▶ **Source document**:
<<<<
Fly Fishing: Version Four Point “Oh Sh&#!”

Fly Fishing: Version Four Point “Oh Sh&#!”
A harmless photo of a great day with friend Mike Barbee of Fishing Tackle Unlimited. However, had this image been posted on social media the day it was made, well…you know the rest.
Since picking up my first fly rod back in the middle 1980s I have seen the sport of fly fishing go through numerous changes. Having dedicated the majority of my adult life to this sport and to a point secluded within it, I am somewhat embarrassed to admit that I'd hardly noticed, until a fishing customer asked for my take on how and what had transpired over the past thirty-or-so years.

I didn't comment right away but, after some thought and during our boat lunch, we began a discussion. So, with that said, I have come to the conclusion that the sport of fly fishing in general has gone through three major changes since I first took up the long rod back in my youth.

Looking back, there were three types of fly fisherman back when I started. First you had the atypical fly angler who was, not always but usually, an old rich dude. The next kind of fly fisherman you had was basically the hippie guide who catered to the old rich dude. Then of course there was the third kind of fly fisherman. This person, well, they were just looking for a more challenging way to fish and that's where I fit in. I was definitely not old and most certainly not rich. Neither was I the happy-go-lucky hippie type.
>>>>
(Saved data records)
<<<<
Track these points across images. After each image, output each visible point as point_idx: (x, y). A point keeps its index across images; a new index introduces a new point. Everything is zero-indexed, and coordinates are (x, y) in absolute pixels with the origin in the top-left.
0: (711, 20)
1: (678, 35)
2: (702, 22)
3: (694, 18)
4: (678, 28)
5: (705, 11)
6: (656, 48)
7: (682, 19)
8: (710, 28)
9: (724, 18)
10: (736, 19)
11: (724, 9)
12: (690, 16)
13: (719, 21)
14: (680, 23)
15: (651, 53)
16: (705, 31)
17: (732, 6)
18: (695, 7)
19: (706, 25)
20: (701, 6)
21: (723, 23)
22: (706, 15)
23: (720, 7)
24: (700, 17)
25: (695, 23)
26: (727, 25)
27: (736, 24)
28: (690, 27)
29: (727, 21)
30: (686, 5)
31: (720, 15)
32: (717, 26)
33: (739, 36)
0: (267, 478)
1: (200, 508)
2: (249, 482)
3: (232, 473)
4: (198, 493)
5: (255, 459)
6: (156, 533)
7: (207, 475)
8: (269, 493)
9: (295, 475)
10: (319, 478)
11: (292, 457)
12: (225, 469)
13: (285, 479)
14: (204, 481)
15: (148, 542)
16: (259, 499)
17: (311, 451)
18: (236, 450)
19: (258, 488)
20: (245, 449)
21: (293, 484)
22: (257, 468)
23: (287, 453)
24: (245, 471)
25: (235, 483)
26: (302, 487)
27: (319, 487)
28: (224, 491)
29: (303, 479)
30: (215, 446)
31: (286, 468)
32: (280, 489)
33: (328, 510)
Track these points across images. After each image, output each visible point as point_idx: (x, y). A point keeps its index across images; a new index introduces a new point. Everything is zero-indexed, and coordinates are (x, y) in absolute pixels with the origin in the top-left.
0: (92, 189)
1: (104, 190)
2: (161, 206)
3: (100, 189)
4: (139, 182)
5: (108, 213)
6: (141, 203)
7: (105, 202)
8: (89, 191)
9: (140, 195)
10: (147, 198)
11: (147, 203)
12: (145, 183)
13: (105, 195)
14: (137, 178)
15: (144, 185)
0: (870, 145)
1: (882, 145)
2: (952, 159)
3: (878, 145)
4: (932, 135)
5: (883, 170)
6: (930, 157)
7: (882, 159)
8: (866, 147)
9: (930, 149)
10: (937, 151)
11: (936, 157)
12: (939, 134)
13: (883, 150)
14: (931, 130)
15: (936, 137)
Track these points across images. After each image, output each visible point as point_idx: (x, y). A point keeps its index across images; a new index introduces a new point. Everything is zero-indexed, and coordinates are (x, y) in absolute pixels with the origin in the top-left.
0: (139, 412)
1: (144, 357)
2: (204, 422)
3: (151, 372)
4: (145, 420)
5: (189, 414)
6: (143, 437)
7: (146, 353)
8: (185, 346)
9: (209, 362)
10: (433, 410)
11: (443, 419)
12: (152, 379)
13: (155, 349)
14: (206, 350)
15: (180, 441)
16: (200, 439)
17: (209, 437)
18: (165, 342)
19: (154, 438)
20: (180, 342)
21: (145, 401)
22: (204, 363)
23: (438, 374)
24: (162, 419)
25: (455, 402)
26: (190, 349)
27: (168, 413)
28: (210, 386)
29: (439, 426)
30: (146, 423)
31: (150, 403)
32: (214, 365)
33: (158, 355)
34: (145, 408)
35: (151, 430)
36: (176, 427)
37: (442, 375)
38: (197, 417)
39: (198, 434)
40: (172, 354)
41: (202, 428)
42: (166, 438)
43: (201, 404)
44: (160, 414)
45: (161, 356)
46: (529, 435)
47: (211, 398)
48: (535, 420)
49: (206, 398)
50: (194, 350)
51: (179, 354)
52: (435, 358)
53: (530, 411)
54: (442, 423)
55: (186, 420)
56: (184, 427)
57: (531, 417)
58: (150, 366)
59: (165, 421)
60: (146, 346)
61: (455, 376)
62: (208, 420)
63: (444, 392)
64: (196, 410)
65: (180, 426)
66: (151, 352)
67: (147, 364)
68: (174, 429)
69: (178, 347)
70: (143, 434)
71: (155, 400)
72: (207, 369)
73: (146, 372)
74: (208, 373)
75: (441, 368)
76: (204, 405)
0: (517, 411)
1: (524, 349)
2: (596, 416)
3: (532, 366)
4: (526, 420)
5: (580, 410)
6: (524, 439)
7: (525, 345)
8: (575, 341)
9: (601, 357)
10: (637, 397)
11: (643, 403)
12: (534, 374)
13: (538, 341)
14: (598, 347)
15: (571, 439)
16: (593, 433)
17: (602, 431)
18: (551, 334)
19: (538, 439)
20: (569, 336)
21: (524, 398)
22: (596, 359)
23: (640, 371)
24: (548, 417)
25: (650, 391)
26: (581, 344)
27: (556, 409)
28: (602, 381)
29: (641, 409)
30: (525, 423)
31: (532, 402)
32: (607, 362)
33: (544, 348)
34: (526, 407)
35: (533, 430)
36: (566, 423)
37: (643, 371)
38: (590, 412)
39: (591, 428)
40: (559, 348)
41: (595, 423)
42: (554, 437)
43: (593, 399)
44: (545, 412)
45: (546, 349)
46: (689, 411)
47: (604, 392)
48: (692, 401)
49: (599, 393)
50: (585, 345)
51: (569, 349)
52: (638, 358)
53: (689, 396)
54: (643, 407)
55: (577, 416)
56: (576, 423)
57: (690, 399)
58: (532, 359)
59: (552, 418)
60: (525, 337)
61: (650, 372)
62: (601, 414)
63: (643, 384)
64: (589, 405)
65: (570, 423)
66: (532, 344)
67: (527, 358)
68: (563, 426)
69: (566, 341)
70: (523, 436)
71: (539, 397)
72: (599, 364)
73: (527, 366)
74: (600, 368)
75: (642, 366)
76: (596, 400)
>>>>
▶ **Directions**:
**1)** Please repeat the part of the fly fishing text between "A harmless photo" and "in my youth.", inclusive.
**2)** Translate this sentence from the fly fishing text into Spanish: "I was definitely not old and most certainly not rich."
These records have nothing to do with the fly fishing text.

▶ **List of answers**:
**1)**
A harmless photo of a great day with friend Mike Barbee of Fishing Tackle Unlimited. However, had this image been posted on social media the day it was made, well…you know the rest.
Since picking up my first fly rod back in the middle 1980s I have seen the sport of fly fishing go through numerous changes. Having dedicated the majority of my adult life to this sport and to a point secluded within it, I am somewhat embarrassed to admit that I'd hardly noticed, until a fishing customer asked for my take on how and what had transpired over the past thirty-or-so years.

I didn't comment right away but, after some thought and during our boat lunch, we began a discussion. So, with that said, I have come to the conclusion that the sport of fly fishing in general has gone through three major changes since I first took up the long rod back in my youth.

**2)** Definitivamente no era viejo y, desde luego, no era rico.